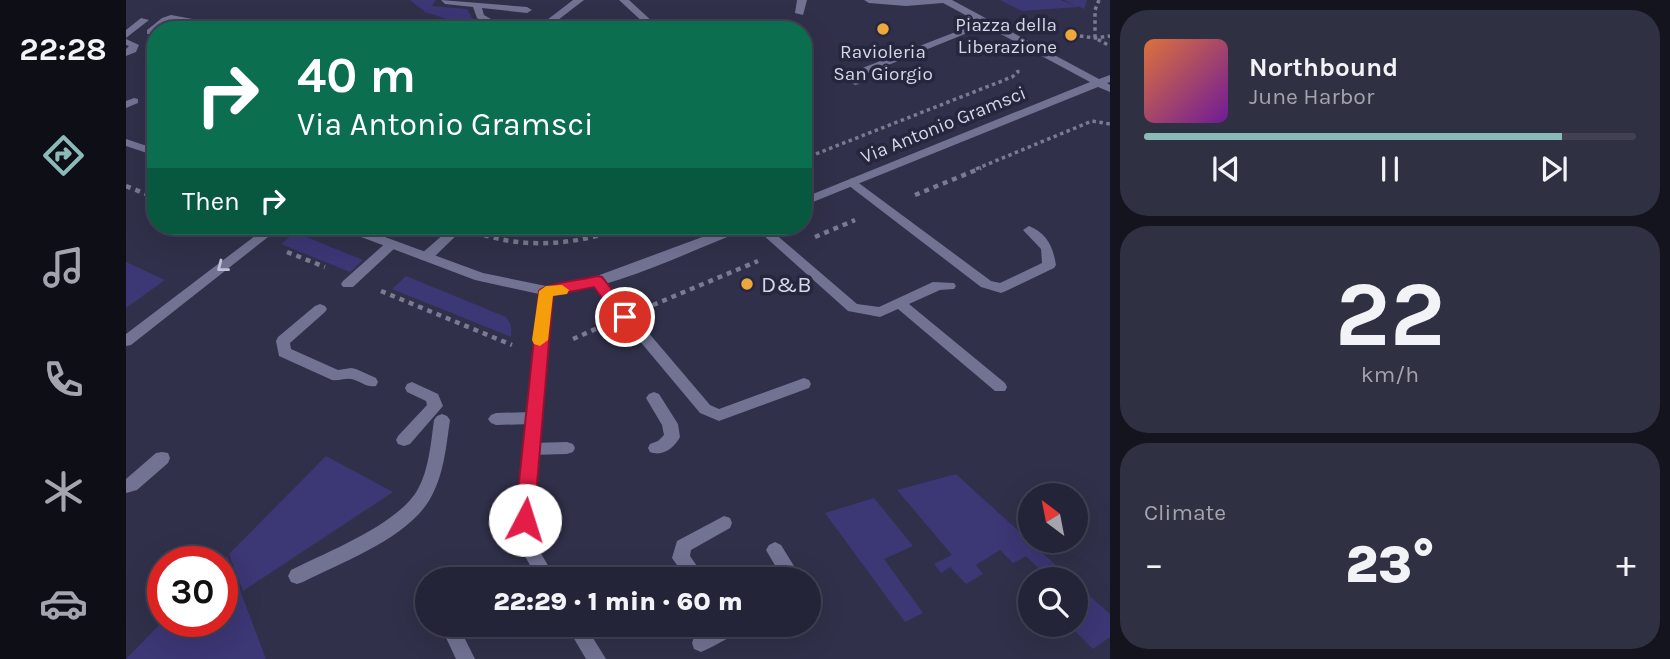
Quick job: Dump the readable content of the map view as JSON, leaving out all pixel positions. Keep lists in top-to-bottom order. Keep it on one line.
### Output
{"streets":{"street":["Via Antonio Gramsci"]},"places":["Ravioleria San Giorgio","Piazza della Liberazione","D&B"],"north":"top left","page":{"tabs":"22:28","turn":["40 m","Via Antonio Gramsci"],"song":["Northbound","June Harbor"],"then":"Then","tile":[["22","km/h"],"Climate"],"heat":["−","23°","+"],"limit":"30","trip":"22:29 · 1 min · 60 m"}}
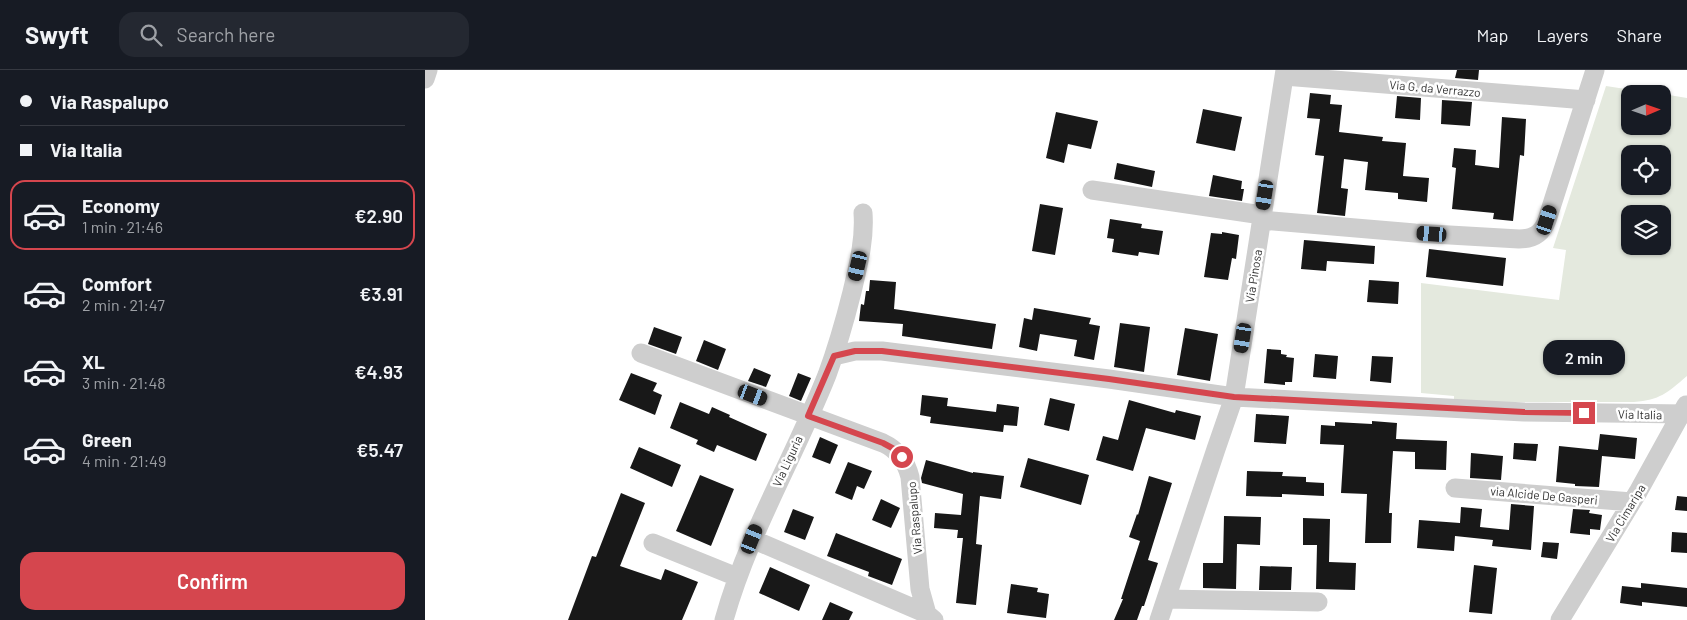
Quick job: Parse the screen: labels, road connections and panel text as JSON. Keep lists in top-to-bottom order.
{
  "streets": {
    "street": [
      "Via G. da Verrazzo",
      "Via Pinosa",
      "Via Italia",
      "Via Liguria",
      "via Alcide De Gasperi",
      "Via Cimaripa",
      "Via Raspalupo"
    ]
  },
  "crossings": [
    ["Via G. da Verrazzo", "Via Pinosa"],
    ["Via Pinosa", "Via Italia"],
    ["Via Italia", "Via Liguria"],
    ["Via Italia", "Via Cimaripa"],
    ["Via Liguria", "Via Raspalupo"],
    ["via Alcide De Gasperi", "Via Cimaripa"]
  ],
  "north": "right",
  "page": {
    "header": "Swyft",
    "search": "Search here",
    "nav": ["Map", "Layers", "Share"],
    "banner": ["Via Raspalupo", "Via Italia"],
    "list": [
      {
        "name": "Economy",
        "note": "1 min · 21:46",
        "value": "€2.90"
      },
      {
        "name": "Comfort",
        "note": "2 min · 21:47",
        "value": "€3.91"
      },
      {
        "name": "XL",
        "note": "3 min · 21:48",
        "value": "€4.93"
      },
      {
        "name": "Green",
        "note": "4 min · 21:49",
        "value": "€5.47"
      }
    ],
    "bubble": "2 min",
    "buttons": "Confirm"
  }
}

--------------------

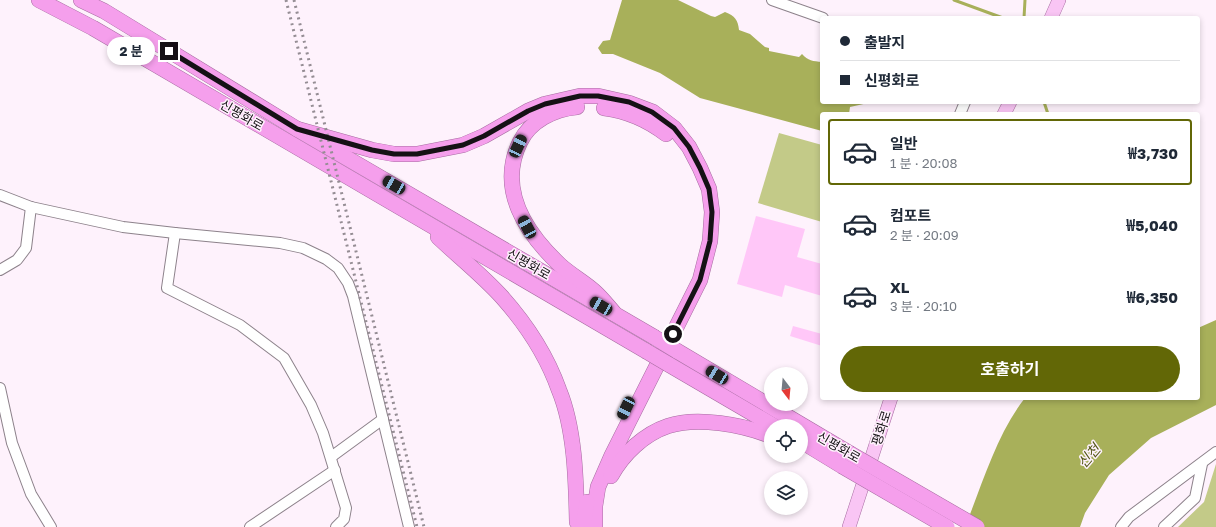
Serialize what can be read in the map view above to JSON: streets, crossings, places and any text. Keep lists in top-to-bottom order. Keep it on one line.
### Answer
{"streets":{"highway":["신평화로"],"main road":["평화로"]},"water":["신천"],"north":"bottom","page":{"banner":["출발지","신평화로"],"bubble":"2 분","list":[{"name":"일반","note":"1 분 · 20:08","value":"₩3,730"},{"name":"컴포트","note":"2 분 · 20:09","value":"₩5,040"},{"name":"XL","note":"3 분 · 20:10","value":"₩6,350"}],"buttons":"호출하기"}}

--------------------

Check each line in the records above for the word "view". Return those that have it.

## Result for this exercise
Quick job: Dump the readable content of the map view as JSON, leaving out all pixel positions. Keep lists in top-to-bottom order. Keep it on one line.
Serialize what can be read in the map view above to JSON: streets, crossings, places and any text. Keep lists in top-to-bottom order. Keep it on one line.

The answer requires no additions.